» Petunjuk Latihan
Ketik ulang tanpa perubahan bagian kutipan tentang pajak marketplace yang diawali kata-kata yang memuat "Belum Ada Arahan" dan diakhiri dengan "sebagai pemungut pajak.".

» Kutipan
►
Pajak Marketplace Ditargetkan Berlaku 1 November 2026

Bimo menyampaikan bahwa penundaan pemberlakuan pajak marketplace hanya berlangsung hingga 31 Oktober 2026. Setelah masa penundaan berakhir, pemungutan PPh Pasal 22 terhadap seller marketplace ditargetkan mulai berjalan pada 1 November 2026.

“Marketplace itu kan ditunda sampai 31 Oktober, nanti insyaallah 1 November akan kita berlakukan sesuai dengan kesiapan para platform,” ujar Bimo ketika ditemui di Kantor Kementerian Keuangan, Jakarta Pusat, Jumat (18/9).

Menurut Bimo, penerapan pajak bagi pedagang online melalui marketplace tersebut telah memiliki dasar hukum yang berlaku. Dengan demikian, hingga saat ini belum terdapat perubahan terhadap rencana pemberlakuan kebijakan tersebut.

Belum Ada Arahan Baru dari Menteri Keuangan

Bimo juga mengatakan belum menerima arahan terbaru dari Menteri Keuangan Suahasil Nazara mengenai perubahan kebijakan pajak marketplace. Oleh karena itu, ketentuan yang telah diumumkan sebelumnya masih menjadi acuan dalam pelaksanaan pemungutan PPh Pasal 22.

“Ini berdasarkan aturan yang sudah ada, pengumuman yang sudah kita lakukan. Kalau dari Pak Suhasil, saya belum dapat arahan,” kata Bimo.

Pernyataan tersebut menegaskan bahwa pemerintah masih berpegang pada jadwal yang telah disampaikan, yakni penerapan pajak marketplace mulai 1 November 2026. Pelaksanaannya tetap akan menyesuaikan kesiapan platform yang telah ditunjuk sebagai pemungut pajak.
◄
» Data Tersedia
►
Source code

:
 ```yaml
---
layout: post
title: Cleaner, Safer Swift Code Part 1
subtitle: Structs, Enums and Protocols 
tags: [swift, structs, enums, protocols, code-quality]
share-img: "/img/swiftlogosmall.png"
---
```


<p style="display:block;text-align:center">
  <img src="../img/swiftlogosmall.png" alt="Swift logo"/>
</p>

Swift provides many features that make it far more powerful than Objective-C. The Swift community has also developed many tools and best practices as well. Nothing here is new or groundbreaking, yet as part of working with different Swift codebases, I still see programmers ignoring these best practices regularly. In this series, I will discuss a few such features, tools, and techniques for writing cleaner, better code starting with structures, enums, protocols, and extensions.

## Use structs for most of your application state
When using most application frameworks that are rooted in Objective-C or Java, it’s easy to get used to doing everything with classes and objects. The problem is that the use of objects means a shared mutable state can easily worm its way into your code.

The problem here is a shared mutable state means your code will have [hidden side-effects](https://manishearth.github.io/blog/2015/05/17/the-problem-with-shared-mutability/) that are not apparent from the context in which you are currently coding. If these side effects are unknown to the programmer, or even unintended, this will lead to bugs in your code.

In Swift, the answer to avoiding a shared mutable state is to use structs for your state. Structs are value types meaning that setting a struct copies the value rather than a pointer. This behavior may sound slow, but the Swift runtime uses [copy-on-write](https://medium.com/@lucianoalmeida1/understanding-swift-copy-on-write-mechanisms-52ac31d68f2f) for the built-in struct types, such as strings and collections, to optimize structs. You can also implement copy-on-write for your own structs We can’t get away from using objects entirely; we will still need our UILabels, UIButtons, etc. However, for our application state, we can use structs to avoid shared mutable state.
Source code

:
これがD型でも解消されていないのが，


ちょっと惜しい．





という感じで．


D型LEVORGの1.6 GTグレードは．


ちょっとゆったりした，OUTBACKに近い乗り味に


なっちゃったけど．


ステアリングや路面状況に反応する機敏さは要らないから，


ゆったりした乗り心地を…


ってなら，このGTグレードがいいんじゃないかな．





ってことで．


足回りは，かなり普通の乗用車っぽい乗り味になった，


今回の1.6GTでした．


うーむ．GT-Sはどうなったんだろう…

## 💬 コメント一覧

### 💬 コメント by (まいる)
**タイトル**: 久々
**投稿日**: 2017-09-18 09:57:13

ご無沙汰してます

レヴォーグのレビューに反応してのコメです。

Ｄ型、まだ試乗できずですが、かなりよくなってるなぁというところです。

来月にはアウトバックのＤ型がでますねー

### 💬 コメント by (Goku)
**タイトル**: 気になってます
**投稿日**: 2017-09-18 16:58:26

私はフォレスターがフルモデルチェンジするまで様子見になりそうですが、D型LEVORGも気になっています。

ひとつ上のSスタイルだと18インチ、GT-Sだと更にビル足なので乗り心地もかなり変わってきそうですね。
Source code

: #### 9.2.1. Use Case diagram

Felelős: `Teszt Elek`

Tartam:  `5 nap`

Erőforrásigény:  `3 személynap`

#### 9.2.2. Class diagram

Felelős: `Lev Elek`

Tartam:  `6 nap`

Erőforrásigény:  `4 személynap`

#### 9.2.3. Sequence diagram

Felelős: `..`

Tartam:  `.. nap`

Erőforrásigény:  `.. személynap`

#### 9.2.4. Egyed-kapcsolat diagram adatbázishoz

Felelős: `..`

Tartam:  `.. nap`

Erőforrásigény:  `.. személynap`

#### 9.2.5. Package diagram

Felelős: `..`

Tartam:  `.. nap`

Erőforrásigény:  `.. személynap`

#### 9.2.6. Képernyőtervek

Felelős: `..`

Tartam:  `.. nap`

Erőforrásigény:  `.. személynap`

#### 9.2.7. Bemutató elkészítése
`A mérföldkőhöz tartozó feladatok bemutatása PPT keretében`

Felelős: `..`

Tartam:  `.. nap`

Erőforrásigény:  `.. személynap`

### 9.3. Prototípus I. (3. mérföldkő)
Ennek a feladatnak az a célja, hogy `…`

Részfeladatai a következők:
◄
» Jawaban
Belum Ada Arahan Baru dari Menteri Keuangan

Bimo juga mengatakan belum menerima arahan terbaru dari Menteri Keuangan Suahasil Nazara mengenai perubahan kebijakan pajak marketplace. Oleh karena itu, ketentuan yang telah diumumkan sebelumnya masih menjadi acuan dalam pelaksanaan pemungutan PPh Pasal 22.

“Ini berdasarkan aturan yang sudah ada, pengumuman yang sudah kita lakukan. Kalau dari Pak Suhasil, saya belum dapat arahan,” kata Bimo.

Pernyataan tersebut menegaskan bahwa pemerintah masih berpegang pada jadwal yang telah disampaikan, yakni penerapan pajak marketplace mulai 1 November 2026. Pelaksanaannya tetap akan menyesuaikan kesiapan platform yang telah ditunjuk sebagai pemungut pajak.